Eventually we added more chain and put down a heavier anchor and clawed our way over to a better bottom and held. The boat
nearest us was still adrift and headed our way – we had nowhere else to go – when the storm suddenly ceased.
For which I said an all too brief thanksgiving. I changed into dry clothes, crawled into my bunk and immediately went to
sleep much to Pauli’s amazement – her adrenalin level was still high. She wasn’t able to get back to sleep
at all during the rest of the night.
The very next day I went back to West Marine, new anchor in hand and traded it for a much larger one. And before we went
out this year, I added 50 more feet of anchor chain to the rode. This week, when that first thunderstorm swept over us, the
anchor held firmly. Of course, this storm was not half so fierce as the one the year before.

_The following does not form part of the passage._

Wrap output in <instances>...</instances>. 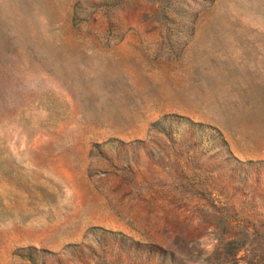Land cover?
Returning <instances> with one entry per match:
<instances>
[{"label": "rangeland", "instance_id": "obj_1", "mask_svg": "<svg viewBox=\"0 0 264 264\" xmlns=\"http://www.w3.org/2000/svg\"><path fill=\"white\" fill-rule=\"evenodd\" d=\"M0 264H264V0H0Z\"/></svg>", "mask_w": 264, "mask_h": 264}]
</instances>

It is an interesting question, that of the relationship between fear and faith. While fighting the storm last year, like
the disciples, I guess I didn’t think too much about faith although I do remember praying several times, “O Lord
do please see us safely through this night.” I think it was pretty close to the business of praying as if everything
depended on God but work as if everything depended on us. I was praying hard – but hauling anchor line as though everything
depended on us.
I was also reminded of a prayer that came from one of the fighters on a battlefield on one of England’s civil wars:
“O Lord, I shall be busy this day. If I forget thee, pray do not thou forget me.” I carried that prayer written
on a scrap of paper with me through most of time during my first Vietnam tour until it simply dissolved, rotted away in the
jungle climate of the wet monsoon season. The modern version is “Praise the Lord and pass the ammunition.”

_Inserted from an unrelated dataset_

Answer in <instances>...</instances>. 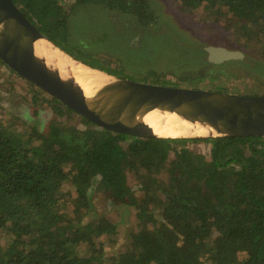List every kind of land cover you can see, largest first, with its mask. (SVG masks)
<instances>
[{"label": "trees", "instance_id": "1", "mask_svg": "<svg viewBox=\"0 0 264 264\" xmlns=\"http://www.w3.org/2000/svg\"><path fill=\"white\" fill-rule=\"evenodd\" d=\"M13 1L55 45L71 39L80 51L62 50L113 75L119 61L98 57L90 47L96 38L77 43L72 36V12L97 6L132 17L145 31L162 28L149 0H75L69 7L64 0ZM178 1L186 11L226 9L242 36L264 43V0ZM0 65L7 66L1 58ZM44 94L38 88L32 96L34 117L44 104L54 113L44 126L20 130L0 111V231L8 238L0 264H264V137H138L85 117L80 129L59 121L75 111ZM190 143L211 144L210 156ZM66 181L76 198L63 189ZM93 186L112 205L135 209L130 243L117 254L106 242L117 224L103 215L88 219Z\"/></svg>", "mask_w": 264, "mask_h": 264}, {"label": "rangeland", "instance_id": "2", "mask_svg": "<svg viewBox=\"0 0 264 264\" xmlns=\"http://www.w3.org/2000/svg\"><path fill=\"white\" fill-rule=\"evenodd\" d=\"M74 1L64 0L67 7ZM149 1L159 13L162 25L159 31H145L130 16L88 6L72 12L69 20L71 34L77 43L96 38L98 42L90 45L92 51L99 53L98 57L103 58L105 54L112 56L110 59L113 60L115 57L119 62L115 61L112 67L119 77L174 87L249 96L264 95V43L258 37L247 40L242 36L239 32V20L231 17L226 9L219 14L206 12L202 7L186 11L178 0ZM58 43L67 52L80 51L71 39H58ZM212 46L239 51L243 56L211 60L208 47ZM148 72H152L151 77L146 75ZM27 81L12 73L7 66L0 65V111L6 121L10 120L12 126L19 127L20 130L23 127L28 129L35 122L44 126L54 118V113L47 104L42 105L38 116L34 117L32 96L38 88H33ZM45 95L48 94L43 96ZM81 117L75 113L72 117H64L59 121L64 125L84 129ZM189 147L210 156L211 144L190 143ZM162 176L167 179V175ZM129 184L134 190L140 187L133 173H129ZM71 187L66 181L63 189L74 199L77 193ZM95 189L96 186H93L90 190L93 207L88 219L103 215L117 224V233L112 240L106 241L109 245L108 252L117 254L130 243V234L136 220L135 209L114 206ZM68 204L70 214L74 216V202L70 200ZM7 240L0 231V244L5 246Z\"/></svg>", "mask_w": 264, "mask_h": 264}, {"label": "water", "instance_id": "3", "mask_svg": "<svg viewBox=\"0 0 264 264\" xmlns=\"http://www.w3.org/2000/svg\"><path fill=\"white\" fill-rule=\"evenodd\" d=\"M2 22L11 27V33L8 44L0 39L1 60L17 74L100 127L138 137L186 138L157 134L147 117L153 116L156 120L159 119L161 125H165L169 116L190 113L227 121L234 130L223 135L192 137H264V95L249 96L144 83L93 68L55 45L25 16L13 0H0V23ZM41 39L50 42L54 48H59L82 65L128 84V90L124 88L121 96L107 87L92 94L85 92L73 78H65L45 56L37 54L35 44ZM4 46L8 47L5 51ZM208 51L211 60L243 56L239 51L222 47H208Z\"/></svg>", "mask_w": 264, "mask_h": 264}, {"label": "bare ground", "instance_id": "4", "mask_svg": "<svg viewBox=\"0 0 264 264\" xmlns=\"http://www.w3.org/2000/svg\"><path fill=\"white\" fill-rule=\"evenodd\" d=\"M10 33L11 27L6 22L0 23V39L3 40V43L8 44ZM35 45L37 54L45 56L49 63L54 64L65 78H73L89 94L107 87L112 88L121 96L123 89H127L128 84L82 65L59 48H54L46 40H38ZM7 48L4 46L3 50L5 51ZM158 120L153 116L147 117V121L154 131L161 136L192 137L223 135L234 132L229 122L203 114L172 115L167 118L165 125H161Z\"/></svg>", "mask_w": 264, "mask_h": 264}]
</instances>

The Sea of Galilee lies on an ancient trade route that linked Egypt with Syria and Mesopotamia. In Jesus’ time, people
from all over the Roman world would have passed through the area on their way to other parts of the known world. Jesus and
his disciples crossed its waters many times as they traveled through the region.
The Sea of Galilee is thirteen miles long and eight miles. Its unique geography—a low-lying area surrounded by hills—is
prone to sudden and sometimes violent storms. The only constant on the lake is its changing weather. The fishermen, Peter,
James, John, and Andrew, knew this unpredictable weather, including violent storms, and how to handle it. That they panic
and wake Jesus up from what was probably a much-needed nap shows that this particular storm was extraordinarily severe. (3)

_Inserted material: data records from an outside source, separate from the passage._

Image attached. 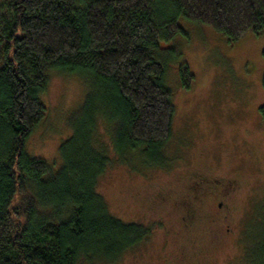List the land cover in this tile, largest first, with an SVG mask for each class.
<instances>
[{
    "label": "trees",
    "instance_id": "1",
    "mask_svg": "<svg viewBox=\"0 0 264 264\" xmlns=\"http://www.w3.org/2000/svg\"><path fill=\"white\" fill-rule=\"evenodd\" d=\"M2 8L0 264L112 263L150 232L114 219L96 186L108 147L120 157L143 150L153 167L170 139L174 109L159 42L185 35L178 17L229 43L258 36L264 0H7ZM53 73L88 83L85 127L60 146L55 176L25 153ZM180 73L188 89L193 76L185 65ZM100 119L114 127L108 147L96 137Z\"/></svg>",
    "mask_w": 264,
    "mask_h": 264
},
{
    "label": "rangeland",
    "instance_id": "2",
    "mask_svg": "<svg viewBox=\"0 0 264 264\" xmlns=\"http://www.w3.org/2000/svg\"><path fill=\"white\" fill-rule=\"evenodd\" d=\"M6 1L0 0V12ZM176 21L185 35L159 42L156 51L174 109L160 160L149 167L140 149L118 156L108 147L114 127L102 119L96 134L110 158L98 195L114 219L150 234L112 263L94 258L80 264H264V32L229 43L208 27ZM182 65L193 76L188 89L182 87ZM47 85L38 97L45 115L25 153L55 176L62 166L60 146L85 127L88 83L53 73ZM198 174L238 185L228 200L233 232L227 236L214 238L210 214H202L200 230L178 223L184 186Z\"/></svg>",
    "mask_w": 264,
    "mask_h": 264
},
{
    "label": "flooded vegetation",
    "instance_id": "3",
    "mask_svg": "<svg viewBox=\"0 0 264 264\" xmlns=\"http://www.w3.org/2000/svg\"><path fill=\"white\" fill-rule=\"evenodd\" d=\"M237 186L234 179L193 175L184 186L182 200L177 205L181 212L178 223L187 230H194L200 227L202 214H210L207 217L210 218L211 228H214V238L227 236L233 232L228 200L234 195Z\"/></svg>",
    "mask_w": 264,
    "mask_h": 264
}]
</instances>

One can almost imagine that they had been bailing as hard as they could but their boat was till being swamped. And there
was their leader, Jesus, snoring away on a cushion in the stern, stretched out as if there were nothing going on. They weren’t
going to sit still for this. He had to pitch in and help. So they woke him up: “Do you not care that we are perishing?”
Haven’t you often wondered what Jesus must have thought many times when he saw his disciples bumbling and stumbling
through life, still not getting it? Here they were, many of them lifelong commercial fishermen, veterans of many years on
the water in good weather and foul. And they come running to him like little children afraid of things that go bump in the
night.
But maybe they did have faith. We can be too hard on the disciples. At their wit’s end and losing strength, they turned
to Jesus. Not a bad idea. I’ve seen this happen many times in foxholes and among cancer patients. And it makes a
difference in some significant ways, even if they don’t survive.
“Why are you afraid? Have you still no faith?” Jesus asks. Because we are human, we struggle with our fears and
face quiet or not so quiet desperation at times, just as the disciples did. And there are times when all we have left is
faith. And that is enough in the end.
AMEN
1. Related in J. Harold McKeithen, Jr, “In the boat with Jesus, SermonMall for June 25, 2006.